A key strategic thread in the release is ACM’s continued investment in R&D and capacity expansion. Management cited the Lingang mini-line as paying dividends in terms of industry-leading offerings, while also flagging pipeline contributions from upcoming products such as Tahoe, single-wafer SPM, and vertical furnace. The narrative also references expanded go-to-market activity in global markets, including the proposed Hong Kong listing of its principal operating subsidiary ACM Shanghai, and the planned ramp-up of the Oregon facility later in the year.

In the closing notes, executives reaffirmed the 2026 revenue outlook of 21%–30% growth, framing it as a durable trajectory supported by new product cycles, broader market share, and continued engagement from a global customer base.

Product momentum and strategic positioning

The press release leans into the ACM Planetary Family as a unified, multi-product portfolio designed to cover a broader spectrum of semiconductor manufacturing steps.
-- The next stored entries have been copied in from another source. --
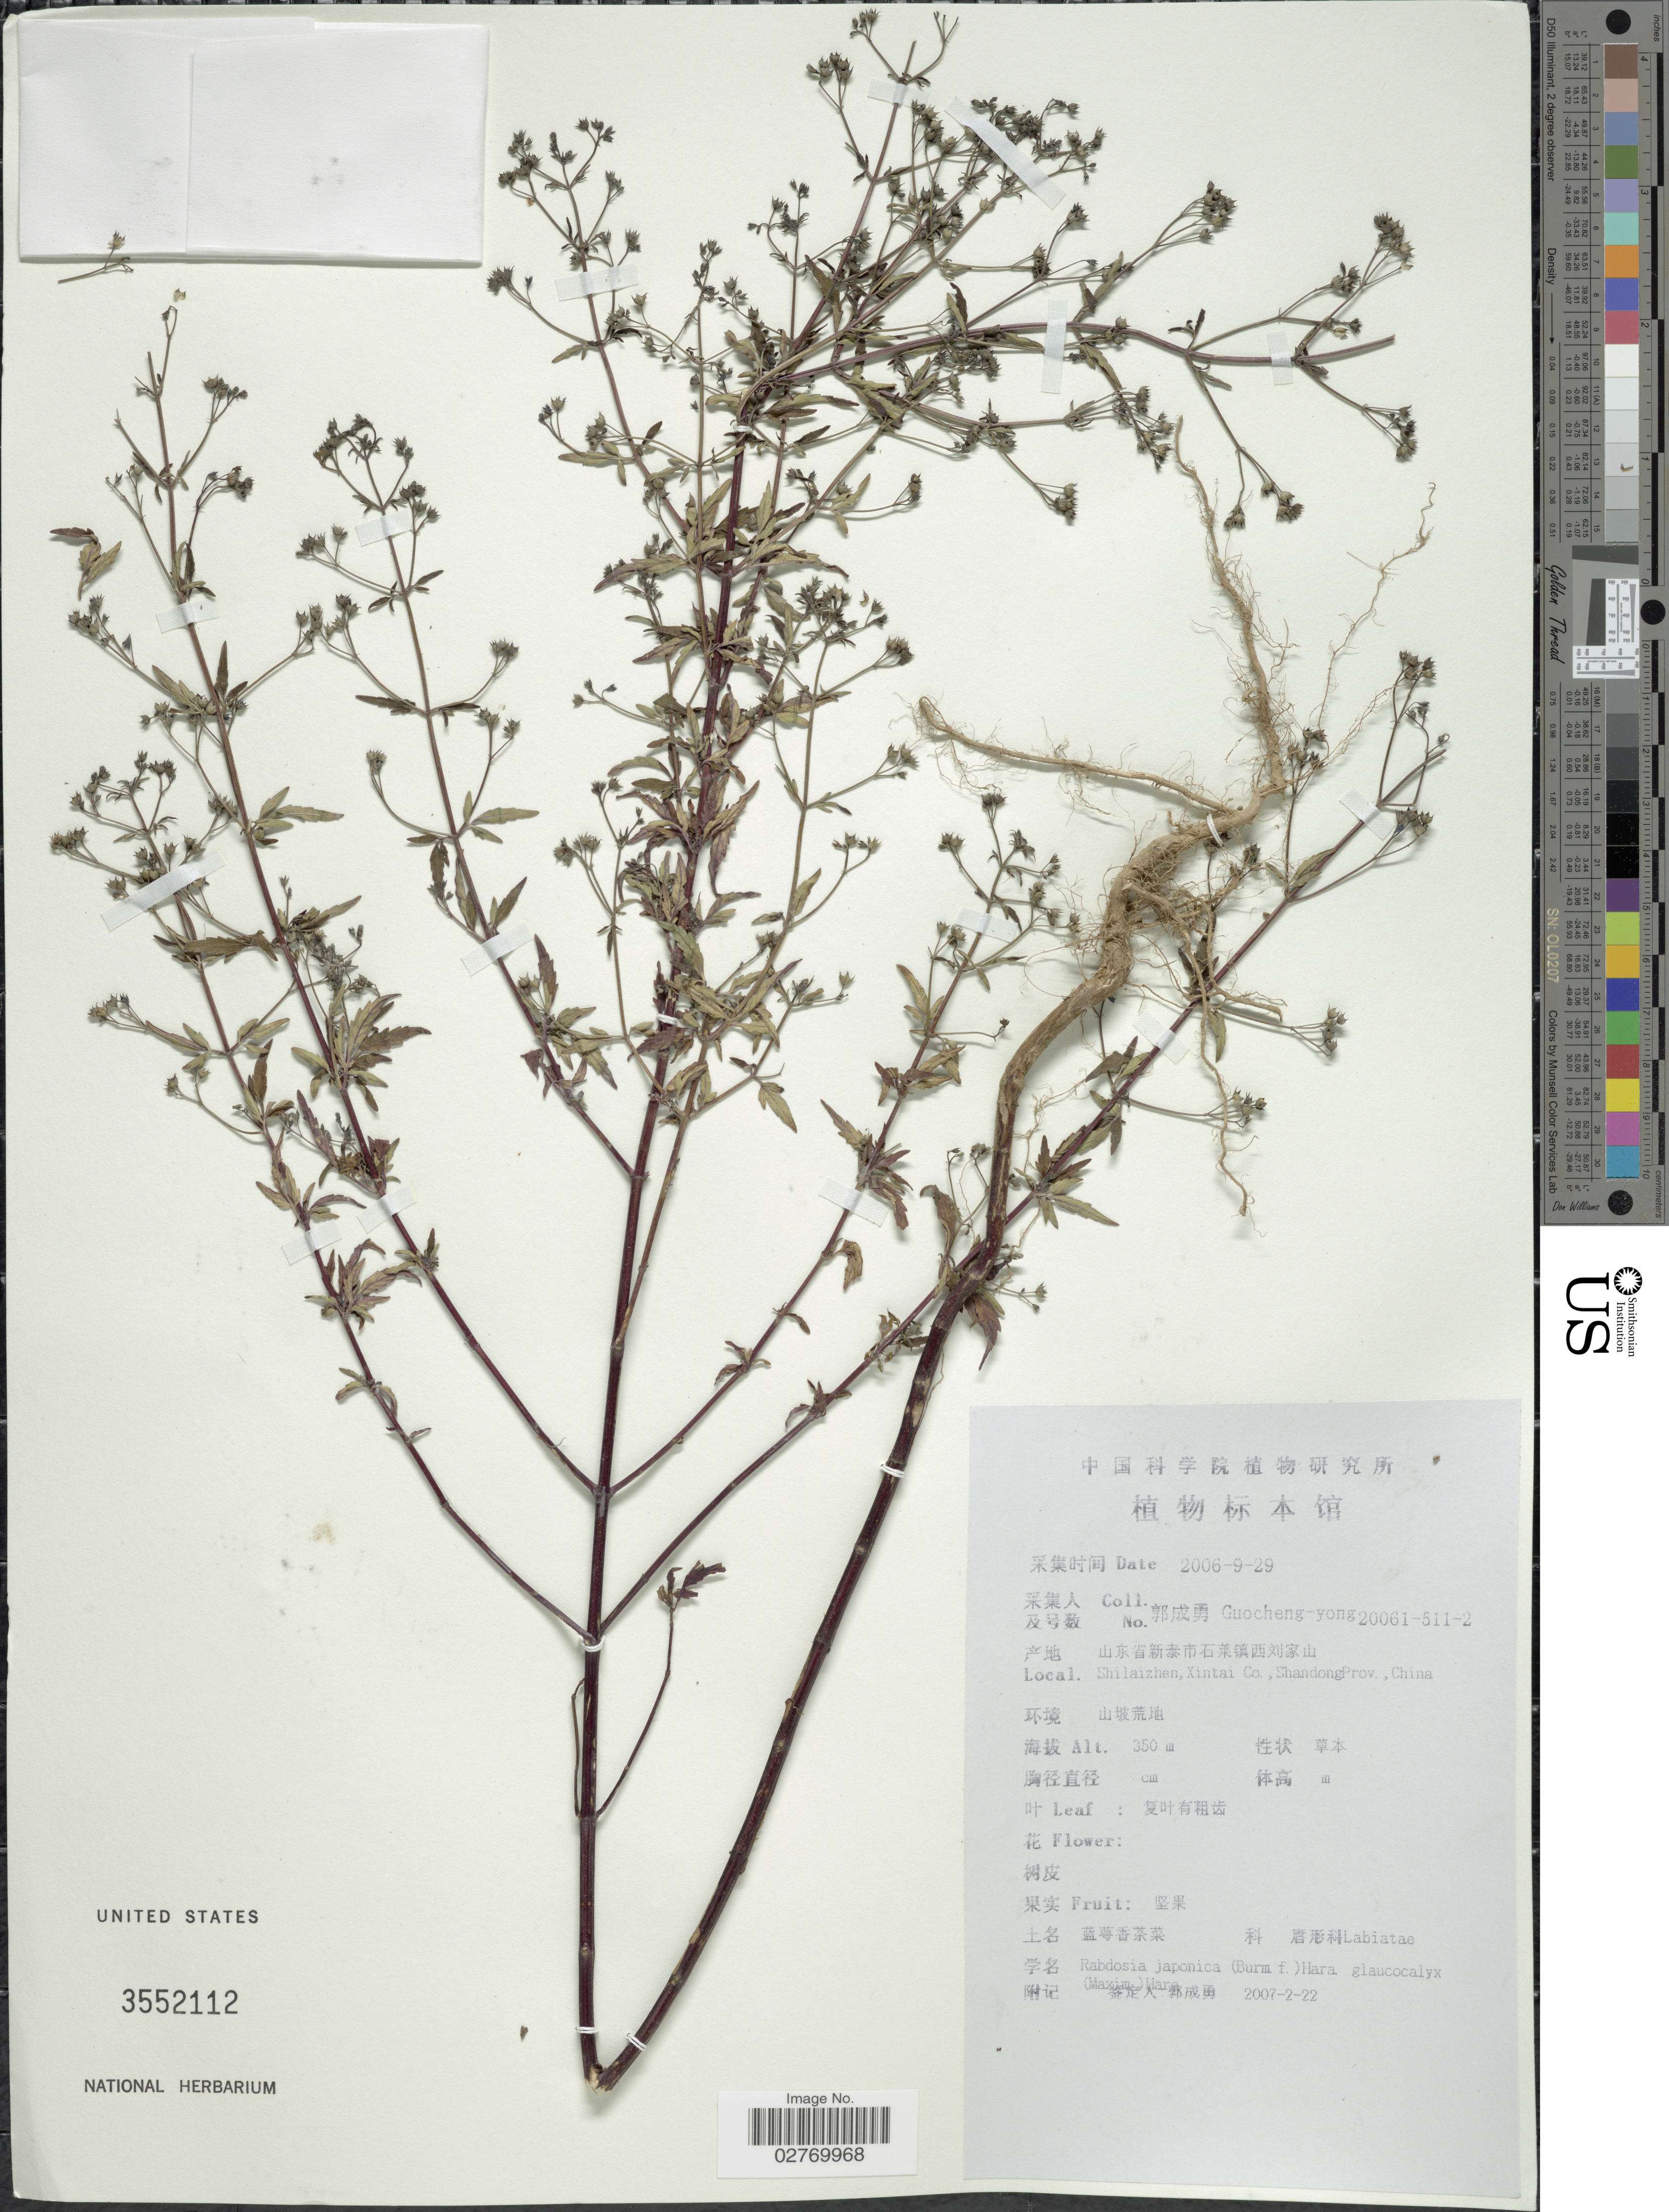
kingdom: Plantae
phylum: Tracheophyta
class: Magnoliopsida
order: Lamiales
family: Lamiaceae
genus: Scutellaria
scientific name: Scutellaria japonica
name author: Burm. f.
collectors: Guo cheng-yong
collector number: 20061-511-2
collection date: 2006-09-29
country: China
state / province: Shandong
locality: Shilaizhen, Xintai Co.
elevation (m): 350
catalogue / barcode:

This positioning matters because it indicates a shift from single-flagship solutions toward an integrated platform approach—an attractive proposition for customers seeking end-to-end capabilities in wafer processing and advanced packaging.

Beyond product breadth, ACM’s investments in Lingang and Oregon reflect a geographic push to bolster its global manufacturing and service footprint. The Oregon ramp-up, in particular, signals management’s confidence that capacity and support enablement will meet a rising demand curve, especially as customers push for faster time-to-value and more comprehensive technology stacks.

Outlook and what it portends for ACMR and peers

The 2026 revenue forecast, anchored at 21%–30% growth, is a statement that ACMR is betting on cadence and product mix to do the heavy lifting. If the trajectory holds, the EPS narrative—whether GAAP or Non-GAAP—could strengthen as incremental revenue contributions from Tahoe, single-wafer SPM, and vertical furnace flow through the P&L. That makes the comparison to EPS consensus a key milestone for analysts in the coming quarters, and it sets up the potential for an earnings surprise if actual results bend more favorably than expectations.

For sector peers, ACMR’s emphasis on a planetary portfolio and global manufacturing expansion offers a blueprint: diversify product cycles, reinforce R&D bets, and push for regional manufacturing footprints to shorten cycle times and improve service economics. The push into Asia with ACM Shanghai’s Hong Kong listing also speaks to a broader theme in the industry—a capital markets tilt toward diversified, multi-product suppliers with global scale.

Bottom line

ACM Research’s Q1 2026 report portrays a company that is not merely riding a cyclical upturn but actively shaping its own growth engine through a broadened product family, targeted geographic expansion, and a stated commitment to a 21%–30% revenue growth path in 2026. The explicit attention to GAAP and Non-GAAP EPS in the release, alongside the revenue headline, gives investors a framework to assess earnings quality against consensus expectations and to watch for any early signs of an earnings surprise.

If the trajectory persists, peers in wafer processing and advanced packaging will be watching how the Planetary Family translates into incremental margin and share gains, while investors tally the ongoing balance between R&D intensity and capital deployment—even as the world of semiconductors continues its “planets-align” dance between supply constraints and demand growth.